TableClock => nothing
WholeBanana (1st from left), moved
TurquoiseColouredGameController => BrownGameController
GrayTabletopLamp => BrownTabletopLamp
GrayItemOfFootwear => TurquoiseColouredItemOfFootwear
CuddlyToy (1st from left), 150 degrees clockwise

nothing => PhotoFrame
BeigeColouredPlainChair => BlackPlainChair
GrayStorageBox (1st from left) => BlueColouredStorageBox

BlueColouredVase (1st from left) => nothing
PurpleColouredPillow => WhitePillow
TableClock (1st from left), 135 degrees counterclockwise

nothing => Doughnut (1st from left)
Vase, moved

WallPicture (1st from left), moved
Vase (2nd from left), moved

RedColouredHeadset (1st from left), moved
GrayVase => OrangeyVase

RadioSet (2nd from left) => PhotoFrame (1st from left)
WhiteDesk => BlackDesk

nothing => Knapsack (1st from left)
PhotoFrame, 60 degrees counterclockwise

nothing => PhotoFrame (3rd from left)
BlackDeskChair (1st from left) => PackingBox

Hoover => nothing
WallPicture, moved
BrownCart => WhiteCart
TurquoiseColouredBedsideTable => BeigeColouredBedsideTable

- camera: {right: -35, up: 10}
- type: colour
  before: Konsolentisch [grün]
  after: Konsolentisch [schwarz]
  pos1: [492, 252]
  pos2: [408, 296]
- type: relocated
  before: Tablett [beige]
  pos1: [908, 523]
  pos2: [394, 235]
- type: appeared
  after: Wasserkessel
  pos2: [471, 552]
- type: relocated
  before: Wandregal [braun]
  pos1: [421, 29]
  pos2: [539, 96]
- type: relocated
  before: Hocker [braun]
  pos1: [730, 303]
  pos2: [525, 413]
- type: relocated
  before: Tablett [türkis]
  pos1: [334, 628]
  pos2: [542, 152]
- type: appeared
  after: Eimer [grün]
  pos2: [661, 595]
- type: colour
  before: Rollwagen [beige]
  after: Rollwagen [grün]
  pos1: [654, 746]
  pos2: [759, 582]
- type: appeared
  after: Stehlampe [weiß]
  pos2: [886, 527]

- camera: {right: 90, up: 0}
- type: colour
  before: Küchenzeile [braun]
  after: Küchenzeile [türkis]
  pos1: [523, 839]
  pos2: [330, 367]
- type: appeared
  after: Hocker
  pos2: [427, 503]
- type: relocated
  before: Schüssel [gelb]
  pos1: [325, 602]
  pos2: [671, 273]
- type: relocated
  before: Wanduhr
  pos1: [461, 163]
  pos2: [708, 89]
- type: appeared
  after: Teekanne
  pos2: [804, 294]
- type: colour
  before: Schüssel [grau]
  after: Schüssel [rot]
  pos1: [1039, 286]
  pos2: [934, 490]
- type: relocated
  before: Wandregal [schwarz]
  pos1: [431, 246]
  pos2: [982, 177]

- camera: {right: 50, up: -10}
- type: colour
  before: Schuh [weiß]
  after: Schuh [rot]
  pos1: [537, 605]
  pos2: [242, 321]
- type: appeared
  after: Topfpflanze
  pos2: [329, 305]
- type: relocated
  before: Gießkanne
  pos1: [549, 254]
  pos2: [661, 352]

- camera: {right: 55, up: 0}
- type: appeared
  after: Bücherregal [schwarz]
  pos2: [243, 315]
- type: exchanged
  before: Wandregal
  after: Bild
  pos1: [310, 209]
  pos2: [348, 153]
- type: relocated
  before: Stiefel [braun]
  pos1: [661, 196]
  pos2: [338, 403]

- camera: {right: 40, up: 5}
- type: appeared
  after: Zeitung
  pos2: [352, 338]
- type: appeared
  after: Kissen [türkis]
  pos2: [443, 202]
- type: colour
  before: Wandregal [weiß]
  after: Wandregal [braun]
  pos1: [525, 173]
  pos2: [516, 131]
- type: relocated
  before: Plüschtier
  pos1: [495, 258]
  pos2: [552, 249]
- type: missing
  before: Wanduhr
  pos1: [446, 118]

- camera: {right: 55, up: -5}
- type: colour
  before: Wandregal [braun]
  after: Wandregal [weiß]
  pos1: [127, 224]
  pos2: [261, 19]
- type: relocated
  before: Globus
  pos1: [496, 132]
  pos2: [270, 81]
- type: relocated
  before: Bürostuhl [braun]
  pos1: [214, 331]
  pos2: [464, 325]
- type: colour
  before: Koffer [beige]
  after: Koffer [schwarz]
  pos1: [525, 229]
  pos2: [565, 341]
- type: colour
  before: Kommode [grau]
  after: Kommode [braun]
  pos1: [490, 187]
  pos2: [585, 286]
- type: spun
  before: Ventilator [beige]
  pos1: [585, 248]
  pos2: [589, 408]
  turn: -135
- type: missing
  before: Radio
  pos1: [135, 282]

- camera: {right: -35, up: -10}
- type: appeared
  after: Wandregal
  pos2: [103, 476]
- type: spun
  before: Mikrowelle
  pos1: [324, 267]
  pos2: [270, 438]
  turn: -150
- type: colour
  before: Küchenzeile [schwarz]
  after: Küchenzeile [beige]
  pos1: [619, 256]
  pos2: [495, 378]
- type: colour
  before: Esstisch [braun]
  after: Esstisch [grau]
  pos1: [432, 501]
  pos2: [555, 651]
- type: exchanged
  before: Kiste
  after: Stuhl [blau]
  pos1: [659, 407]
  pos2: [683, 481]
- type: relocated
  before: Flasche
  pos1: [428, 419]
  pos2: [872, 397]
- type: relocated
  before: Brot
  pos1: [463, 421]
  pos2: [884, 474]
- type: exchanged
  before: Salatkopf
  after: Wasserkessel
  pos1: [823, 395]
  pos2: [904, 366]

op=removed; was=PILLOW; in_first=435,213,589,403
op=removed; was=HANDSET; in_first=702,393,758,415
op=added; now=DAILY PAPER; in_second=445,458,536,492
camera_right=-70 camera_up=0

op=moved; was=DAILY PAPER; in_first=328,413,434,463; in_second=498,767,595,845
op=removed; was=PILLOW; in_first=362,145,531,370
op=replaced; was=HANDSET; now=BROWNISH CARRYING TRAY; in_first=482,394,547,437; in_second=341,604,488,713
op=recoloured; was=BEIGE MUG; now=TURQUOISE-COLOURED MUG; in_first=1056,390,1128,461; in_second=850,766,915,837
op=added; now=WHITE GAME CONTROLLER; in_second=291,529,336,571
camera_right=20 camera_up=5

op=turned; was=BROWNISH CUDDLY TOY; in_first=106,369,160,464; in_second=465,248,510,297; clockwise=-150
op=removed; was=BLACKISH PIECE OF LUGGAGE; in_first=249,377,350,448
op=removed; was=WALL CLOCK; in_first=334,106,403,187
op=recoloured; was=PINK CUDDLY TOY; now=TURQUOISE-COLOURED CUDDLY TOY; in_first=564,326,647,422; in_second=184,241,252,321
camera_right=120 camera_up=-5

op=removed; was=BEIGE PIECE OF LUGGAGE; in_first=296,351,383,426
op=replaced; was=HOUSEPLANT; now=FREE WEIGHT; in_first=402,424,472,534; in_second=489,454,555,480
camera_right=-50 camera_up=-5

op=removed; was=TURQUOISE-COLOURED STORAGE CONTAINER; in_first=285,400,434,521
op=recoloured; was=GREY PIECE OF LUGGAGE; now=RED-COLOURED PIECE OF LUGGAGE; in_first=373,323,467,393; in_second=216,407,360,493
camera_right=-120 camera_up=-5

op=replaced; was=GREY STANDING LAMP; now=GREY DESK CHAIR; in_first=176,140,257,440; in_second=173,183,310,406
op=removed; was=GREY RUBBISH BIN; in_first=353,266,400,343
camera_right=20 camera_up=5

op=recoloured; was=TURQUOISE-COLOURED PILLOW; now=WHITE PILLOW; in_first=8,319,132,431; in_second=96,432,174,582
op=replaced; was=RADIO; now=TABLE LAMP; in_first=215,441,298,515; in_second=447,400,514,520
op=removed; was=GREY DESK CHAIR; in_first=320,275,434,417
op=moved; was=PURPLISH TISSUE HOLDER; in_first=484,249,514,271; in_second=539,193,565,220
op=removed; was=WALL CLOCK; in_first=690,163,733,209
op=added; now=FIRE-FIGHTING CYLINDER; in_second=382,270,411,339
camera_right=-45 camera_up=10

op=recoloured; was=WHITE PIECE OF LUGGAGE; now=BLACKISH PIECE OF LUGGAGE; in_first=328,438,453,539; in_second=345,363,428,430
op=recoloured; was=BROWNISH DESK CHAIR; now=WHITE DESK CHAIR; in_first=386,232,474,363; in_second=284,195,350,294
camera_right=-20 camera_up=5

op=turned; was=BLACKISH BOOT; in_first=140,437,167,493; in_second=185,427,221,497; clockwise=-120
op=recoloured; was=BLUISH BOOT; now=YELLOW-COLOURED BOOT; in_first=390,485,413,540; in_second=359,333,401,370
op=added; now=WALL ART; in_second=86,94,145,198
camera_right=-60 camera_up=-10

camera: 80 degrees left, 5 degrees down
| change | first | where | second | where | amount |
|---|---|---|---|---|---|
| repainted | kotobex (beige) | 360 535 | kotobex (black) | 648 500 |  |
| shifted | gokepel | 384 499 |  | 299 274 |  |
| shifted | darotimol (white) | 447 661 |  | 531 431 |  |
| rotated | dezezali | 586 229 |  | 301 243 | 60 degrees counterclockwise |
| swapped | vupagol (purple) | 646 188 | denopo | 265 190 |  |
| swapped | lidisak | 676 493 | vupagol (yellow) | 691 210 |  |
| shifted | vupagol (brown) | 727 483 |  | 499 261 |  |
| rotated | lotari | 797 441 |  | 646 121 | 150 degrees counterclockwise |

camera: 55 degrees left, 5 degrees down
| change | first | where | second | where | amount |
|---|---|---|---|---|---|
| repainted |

→ Task to carry out
Starting with the line that contains "shifted | vupagol", restate every line up to and including the last one above, exactly.

→ Written response
| shifted | vupagol (brown) | 727 483 |  | 499 261 |  |
| rotated | lotari | 797 441 |  | 646 121 | 150 degrees counterclockwise |

camera: 55 degrees left, 5 degrees down
| change | first | where | second | where | amount |
|---|---|---|---|---|---|
| repainted |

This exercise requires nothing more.